Up to here, we are in complete agreement.
Thank you for the effort you've put into showing how much effort it takes
to properly review candidate patches.

Further down, although I can tell that your harsh response is due to Sasha's
provoking suggestion to set CONFIG_BROKEN, IMO, your response can be
perceived as sliding a bit into the territory of telling someone else how to do
their job.

It is one thing to advocate that well tested distro kernels are a better
choice for end users. Greg has always advocated the same.
It is another thing to suggest that the kernel.org stable trees have no value
because they are not being maintained with the same standards as the distro
stable kernels.

The time and place for XFS maintainers to make a judgement about stable
trees is whether or not they are willing to look at bug reports reproduced on
kernel.org stable tree kernels.

Whether or not kernel.org stable trees are useful is a risk/benefit
analysis that
each and every downstream user should be doing themselves. And it is the
responsibility of the the stable tree maintainer to make the choices that affect
their downstream users.

In my personal opinion, as a downstream kernel.org stable tree user,
there will be great value in the community maintained stable trees, if and
when filesystem test suites will be run regularly on stable tree candidates.

Whether or not those stable trees include "minor" bug fixes, as the ones
that you listed above, should not be the concern of XFS maintainer, it should
be the concern of downstream users making their own risk/benefit analysis.

I am very much aware of the paradigm that less changes == less risk, which
is the corner stone of maintaining a stable/maint branch.
But at the same time, you seem to be ignoring the fact that people often make
mistakes when cherry-picking over selectively, because some patches in
the series that look like meaningless re-factoring or ones that fix "minor" bugs
may actually be required for a later bug fix and it is not always evident from
reading the commit messages. So there is more to the risk/benefit analysis
then what you present.

There is no replacement for good test coverage. The XFS subsystem excels
in that department, which makes the validation of stable XFS tree candidates
with xfstests very valuable.

There is no replacement for human review of stable tree patch candidates.
*HOWEVER*! the purpose of this review should be to point out backporting
bugs - it should not be to tell the stable tree maintainer which bugs are
stable tree eligible and which bugs are not.

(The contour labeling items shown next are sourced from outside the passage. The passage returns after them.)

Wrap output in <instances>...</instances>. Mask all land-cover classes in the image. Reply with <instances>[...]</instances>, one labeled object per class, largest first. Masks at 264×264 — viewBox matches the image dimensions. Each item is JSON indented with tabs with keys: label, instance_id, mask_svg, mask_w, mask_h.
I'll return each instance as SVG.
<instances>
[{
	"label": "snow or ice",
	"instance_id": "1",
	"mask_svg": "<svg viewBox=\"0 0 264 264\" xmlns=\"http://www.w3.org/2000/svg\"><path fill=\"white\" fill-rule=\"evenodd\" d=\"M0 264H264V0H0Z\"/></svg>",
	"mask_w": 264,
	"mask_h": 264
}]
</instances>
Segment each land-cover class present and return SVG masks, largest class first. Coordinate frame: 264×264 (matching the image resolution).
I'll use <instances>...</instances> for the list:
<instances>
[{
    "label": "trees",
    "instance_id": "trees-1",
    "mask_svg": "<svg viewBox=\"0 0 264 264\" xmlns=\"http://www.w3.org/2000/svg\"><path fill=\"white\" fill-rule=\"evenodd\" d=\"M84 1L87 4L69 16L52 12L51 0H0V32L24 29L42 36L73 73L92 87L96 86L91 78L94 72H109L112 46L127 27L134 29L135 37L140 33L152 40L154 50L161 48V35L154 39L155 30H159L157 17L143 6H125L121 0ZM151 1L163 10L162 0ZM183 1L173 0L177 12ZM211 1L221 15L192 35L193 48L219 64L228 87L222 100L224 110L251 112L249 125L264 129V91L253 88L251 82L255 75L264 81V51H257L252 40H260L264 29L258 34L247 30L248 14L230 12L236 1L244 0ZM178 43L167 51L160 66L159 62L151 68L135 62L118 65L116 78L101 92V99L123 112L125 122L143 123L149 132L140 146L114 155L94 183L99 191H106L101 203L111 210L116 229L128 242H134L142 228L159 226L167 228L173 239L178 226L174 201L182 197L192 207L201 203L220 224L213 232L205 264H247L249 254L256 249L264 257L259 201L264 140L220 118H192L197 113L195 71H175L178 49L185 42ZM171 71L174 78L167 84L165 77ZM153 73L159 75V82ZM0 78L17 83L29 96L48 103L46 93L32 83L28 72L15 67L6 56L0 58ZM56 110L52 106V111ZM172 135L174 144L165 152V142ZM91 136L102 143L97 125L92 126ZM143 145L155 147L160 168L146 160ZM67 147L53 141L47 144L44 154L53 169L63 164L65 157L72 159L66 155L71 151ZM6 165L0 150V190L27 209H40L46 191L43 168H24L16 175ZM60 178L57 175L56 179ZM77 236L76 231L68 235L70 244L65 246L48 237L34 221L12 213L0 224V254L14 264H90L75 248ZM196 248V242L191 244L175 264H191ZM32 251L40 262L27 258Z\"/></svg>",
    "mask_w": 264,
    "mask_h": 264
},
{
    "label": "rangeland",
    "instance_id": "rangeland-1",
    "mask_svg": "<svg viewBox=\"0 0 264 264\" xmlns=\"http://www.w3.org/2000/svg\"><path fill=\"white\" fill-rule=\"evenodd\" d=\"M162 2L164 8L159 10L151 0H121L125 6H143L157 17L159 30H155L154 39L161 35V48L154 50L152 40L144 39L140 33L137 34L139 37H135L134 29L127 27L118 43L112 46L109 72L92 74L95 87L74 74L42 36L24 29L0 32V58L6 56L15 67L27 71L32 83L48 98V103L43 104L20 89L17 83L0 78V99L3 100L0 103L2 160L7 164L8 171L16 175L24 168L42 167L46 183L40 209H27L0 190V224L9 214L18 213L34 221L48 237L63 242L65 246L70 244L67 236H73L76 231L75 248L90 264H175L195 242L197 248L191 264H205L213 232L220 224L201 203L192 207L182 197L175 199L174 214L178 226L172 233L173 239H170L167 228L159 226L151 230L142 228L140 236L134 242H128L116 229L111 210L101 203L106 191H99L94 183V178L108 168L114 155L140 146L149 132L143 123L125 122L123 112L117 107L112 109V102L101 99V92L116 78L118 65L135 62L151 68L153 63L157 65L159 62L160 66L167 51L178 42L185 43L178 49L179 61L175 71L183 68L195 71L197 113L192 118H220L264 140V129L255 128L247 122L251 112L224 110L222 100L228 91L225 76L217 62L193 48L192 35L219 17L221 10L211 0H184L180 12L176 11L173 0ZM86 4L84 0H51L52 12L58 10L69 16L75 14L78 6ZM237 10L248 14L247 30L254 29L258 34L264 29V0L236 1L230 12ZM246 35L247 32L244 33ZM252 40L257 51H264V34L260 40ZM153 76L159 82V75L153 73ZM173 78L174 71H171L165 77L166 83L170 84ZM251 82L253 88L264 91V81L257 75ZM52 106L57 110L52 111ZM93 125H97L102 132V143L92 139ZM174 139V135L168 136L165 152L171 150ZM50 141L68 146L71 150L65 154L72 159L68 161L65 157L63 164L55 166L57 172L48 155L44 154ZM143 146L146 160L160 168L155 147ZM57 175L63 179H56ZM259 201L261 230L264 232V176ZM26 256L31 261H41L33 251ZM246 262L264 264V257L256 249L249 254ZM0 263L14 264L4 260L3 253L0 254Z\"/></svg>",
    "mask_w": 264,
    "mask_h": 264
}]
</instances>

Please join me in an early New Year's resolution: We shall all strive to make
4.19.y LTS kernel more reliable than previous LTS kernels w.r.t filesystems
in general and XFS in particular.

Cheers to that,
Amir.

> IOWs, backporting them only increases the risk of regressions for
> users, it doesn't reduce the risk of users hitting problems or fix
> any problems that users are at risk of actually hitting. IOWs, all
> of these changes fall on the wrong side of the risk-benefit analysis
> equation.
>
> Risk/benefit analysis is fundamental to software engineering
> processes. Running "git log" is not a risk analysis - it's just
> provides a list of things that you need to perform an analysis on.
> Risk analsysis takes time and effort, and to imply that it is not
> necessary and we should just backport everything makes the incorrect
> assumption that backporting carries no risk at all.
>
> It seems to me that the stable kernel process measures itself on how
> many commits an dhow fast they are backported from mainline kernels,
> and the entire focus of improvement is on backporting /more/ commits
> /faster/. i.e. it's all about the speed and quantity of code being
> moved back to the "stable" kernels. What it should be doing is
> identifying and addressing bugs or flaws that put users are risk or
> that users are reporting.
>
> Further, the speed at which backports occur (i.e. within a day or 3
> of upstream commit) means that the code being backported hasn't had
> time to reach a wide testing audience and have regressions shaken
> out of it. The whole purpose of having progressively stricter -rcX
> upstream kernel releases is to allow the new code to stabilise and
> shake out unforseen regressions before it gets to users. The stable
> process is actually releasing upstream code to users before they can
> even get it in a released upstream kernel (i.e. a .0 kernel, not a
> -rcX).
>
> IOWs, pulling code back to stable kernels before it's had a chance
> to stabilise and be more widely tested in the upstream kernel is
> entirely the wrong thing to be doing. Speed here does not improve
> stability, it just increases the risk of regressions and unforseen
> bugs being introduced into the stable tree. And that's made worse by
> the fact that the -rcX process and widespread upstream testing that
> goes along with it* to catch those bugs and regressions. And that's
> made even worse by the fact that subsystems don't have control over
> what is backported anymore, so they may not even be aware that a fix
> for a fix needs to be sent back to stable kernels.
>
> This is the issue here - the "stable kernel" criteria is not about
> stability - it's being optimised to shovel as much change as
> possible with /as little effort as possible/ back into older code
> bases. That's not a recipe for stability, especially considering the
> relative lack of QA the stable kernels get.
>
> IMO, the whole set of linux kernel processes are being optimised
> around the wrong metrics - we count new features, the number of
> commits per release and the quantity of code that gets changed. We
> then optimise our processes to increase these metrics. IOWs, we're
> optimising for speed and rapid change, not quality, reliability and
> stability.
>
> We are not measuring code quality improvements, how effective our
> code review is, we do not do post-mortem analysis of major failures
> and we most certainly don't change processes to avoid those problems
> in future, etc. And worst of all is that people who want better
> processes to improve code quality, testing, etc get shouted at
> because it may slow down the rate at which we change code. i.e. only
> "speed and quantity" seems to matter to the core upstream kernel
> developement community.
>
> As Darrick said, what we are seeing here is a result of "[...] the
> kernel community's systemic inability to QA new fs features
> properly." I'm taking that one step further - what we are seeing
> here is the kernel community's systemic inability to address
> fundamental engineering process deficiencies because "speed and
> quantity" are considered more important than the quality of the
> product being produced.
>
> Cheers,
>
> Dave.
> --
> Dave Chinner
> david@xxxxxxxxxxxxx